We’ve removed our old overground pool and are left with an enormous area that is sandy on top of dirt. There’s a gravel border on the outside. My plan was to fill the whole thing with pea gravel and make a raised bed garden on one side and a little fire pit area on the other.

I have since learned pea gravel is not the answer!! (Learned from this Reddit!) 😭 Any suggestions on what to do- crushed gravel perhaps?? Mulch??

by Terrible-Duck-5526

27 Comments

  1. According-Taro4835

    You dodged a bullet avoiding pea gravel. It never locks in and feels like walking in a ball pit. For the fire pit side you want a crushed stone with dust mixed in like three eighths minus or decomposed granite. It packs down completely solid so your chairs will not sink and trip you. Tamp that existing sand down flat and lay your crushed stone right on top of it. It gives you a perfect hardscape base that stays exactly where you put it.

    For the raised bed half of the oval you need to skip the stone entirely. Build your boxes straight over the sand and fill the walking paths between them with a massive layer of arborist wood chips. Chips are usually free from local tree companies and they actually belong in a garden setting. They soak up rainwater, keep weeds choked out, and slowly rot into the ground to fix that dead soil profile underneath. It keeps the working side of the garden functional and soft underfoot.

    Right now you are staring at a giant bald spot that floats awkwardly in the grass. You have to anchor this new setup with plants so it looks intentional. Put a sweeping mass of structural native shrubs around the backside of the fire pit to block the view of that shed and give you some enclosure.
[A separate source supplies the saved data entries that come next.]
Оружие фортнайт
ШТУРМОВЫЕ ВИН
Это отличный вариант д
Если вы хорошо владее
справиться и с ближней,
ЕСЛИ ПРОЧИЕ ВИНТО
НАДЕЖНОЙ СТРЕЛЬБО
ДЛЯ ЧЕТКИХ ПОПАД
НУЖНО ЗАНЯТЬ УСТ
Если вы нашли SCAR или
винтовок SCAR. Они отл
Building a living green wall around the seating area is what turns a flat abandoned space into a proper outdoor room.

  2. CrossesLines

    I’m planning on making a geodesic dome greenhouse in my old pool spot.

  3. Slow_Storm_9743

    Could do mulch or stone, or both. I like black mulch, but whatever you like, you can get white stone and kinda outline it with like 5 inches going all around with mulch in the middle, potted plants. Could do white stone in middle with mulch around, you could still make and area to sit if you wanted to, you could get a couple small potted trees also to add to , lots of possibilities

  4. kilcocom

    Don’t listen to people about pea gravel. When used properly it can look amazing. It’s just not used for building bases. It’s more of a decorative stone. Maybe for a small area or say in-between flagstone on a path.

    Your problem is not peastone.. it’s you have a giant pool shaped pad. I’d remove that. Pile like materials for reuse later, then redesign. And build something new that you actually want. Just do it slowly over the entire summer if you need to.

  5. Live_Commercial1307

    Japanese rock garden, low maintenance and beautiful.

  6. greatkerfluffle

    I have a pea gravel path in my garden and I love it. Would not recommend if you have a dog that digs or a curious toddler but otherwise, it’s been great! Just have to keep on top of weeds right at the start of the season.

  7. Whipitreelgud

    A ballpark budget would be helpful. I did flagstone with a masonry firepit, that was $15K years ago. It’s really lovely, but it would be $30K+ now.

  8. DeltaLimaWhiskey

    Surround the space with trellis and plant lots of vines and weeping, flowering things (wisteria, jasmine, climbing roses) to create a semi-enclosed area- a literal wall of flowers and green. Create a low wall of planters where you can plant lavender, zinnias, fox glove, herbs (sage, thyme, oregano, rosemary). And in the center either go for a fire feature of a water feature and arrange some benches around the center piece. I’m thinking something like a cross between a manicured English garden but wild with lots of flowers and herbs. Research what flowers when in your zone so you have color all season. Tulips for early spring, zinnias and dahlias for summer, flowering herbs for late summer/fall. Wish I could respond with an image- this is one thing I like using AI for to help visualize.

  9. Mean-Veterinarian647

    Already have the sand base for stone,just get rid of the pos gravel.

  10. wilsome-wilkerzen

    Oh my God, I feel so sorry for you. I took down an above ground pool that was in place for maybe like 40 years. I have a compact tractor with a bucket loader. I don’t know how or why but my father put down like a foot and a half of sand. I scooped out all the sand because I didn’t want the grass to dry up every summer. I filled the hole with a shit load of dirt from the guy adjoining my property who build a house. The only solution is to completely remove it and plant grass.

  11. MistyyFoxx

    A new above ground pool would go great right there.